# [PROBLEM TO SOLVE]
Quote the data below in full, minus the images.

# [DATA BELOW]

=== Section Start ===

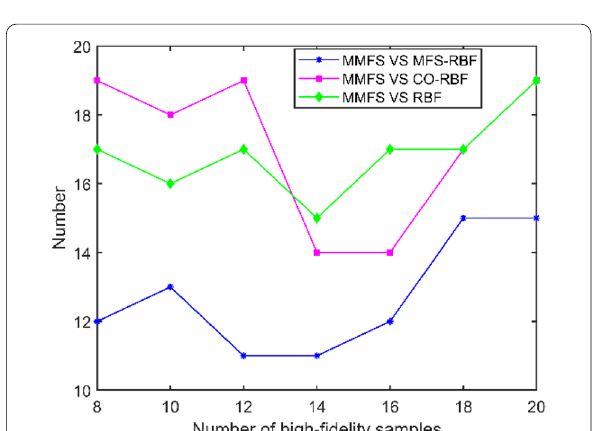
Figure 8 Number of MMFS better than other methods of 20 DoEs of Beale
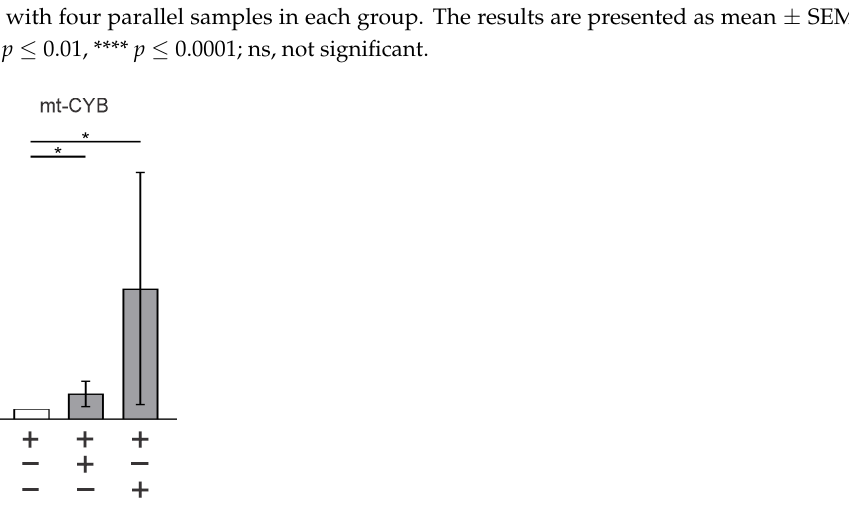
Figure 5. The expression of cytosolic mt-CYB in MG-132 or epoxomicin-treated ARPE-19 cells. Data were combined from four independent experiments, with at least two parallel samples in each group. The results are presented as mean ± SEM. The results are presented as mean ± SEM. * p ≤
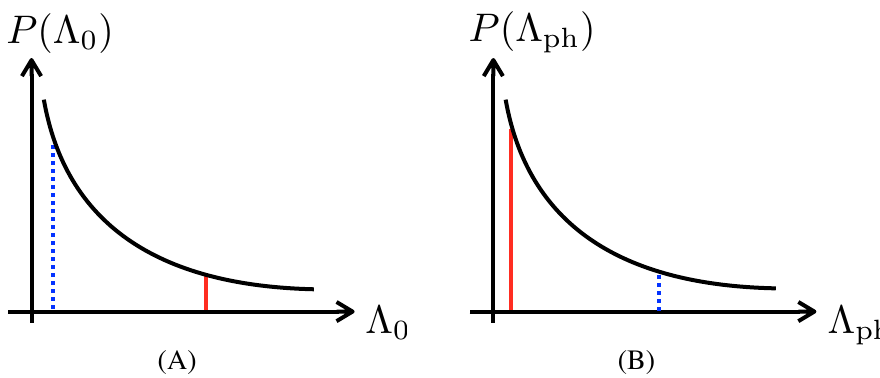
Figure 5 . The black curves in these schematic plots are the normalized probability distributions P ((cid:3)) for the tree-level (cid:3) 0 (A) and for the physical (cid:3) ph (B). Both P ((cid:3)) diverge logarithmically at (cid:3) = 0. The red solid lines represent (cid:3) 0 and (cid:3) ph calculated with (cid:13)ux values ( a 1 ; b 1 ) while the blue dotted lines represent (cid:3) 0 ( a 0 ; b 0 ) and (cid:3) ph ( a 0 ; b 0 ). Here, the small values (cid:3) 0 ( a 0 ; b 0 ) and (cid:3) ph ( a 1 ; b 1 ) are statistically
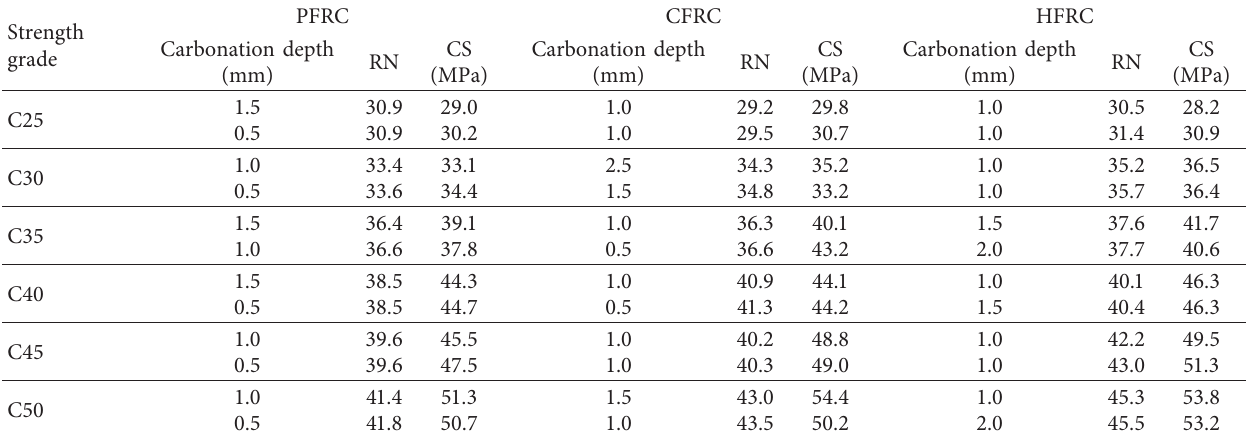
Figure 3: Fracture surface with sprayed phenolphthalein alcohol solution, which distinguishes between carbonated and noncarbonated regions. Table 4: Part of the RN and carbonation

=== Section End ===

# [EXERCISE SOLUTION]
Figure 8 Number of MMFS better than other methods of 20 DoEs of Beale
Figure 5. The expression of cytosolic mt-CYB in MG-132 or epoxomicin-treated ARPE-19 cells. Data were combined from four independent experiments, with at least two parallel samples in each group. The results are presented as mean ± SEM. The results are presented as mean ± SEM. * p ≤
Figure 5 . The black curves in these schematic plots are the normalized probability distributions P ((cid:3)) for the tree-level (cid:3) 0 (A) and for the physical (cid:3) ph (B). Both P ((cid:3)) diverge logarithmically at (cid:3) = 0. The red solid lines represent (cid:3) 0 and (cid:3) ph calculated with (cid:13)ux values ( a 1 ; b 1 ) while the blue dotted lines represent (cid:3) 0 ( a 0 ; b 0 ) and (cid:3) ph ( a 0 ; b 0 ). Here, the small values (cid:3) 0 ( a 0 ; b 0 ) and (cid:3) ph ( a 1 ; b 1 ) are statistically
Figure 3: Fracture surface with sprayed phenolphthalein alcohol solution, which distinguishes between carbonated and noncarbonated regions. Table 4: Part of the RN and carbonation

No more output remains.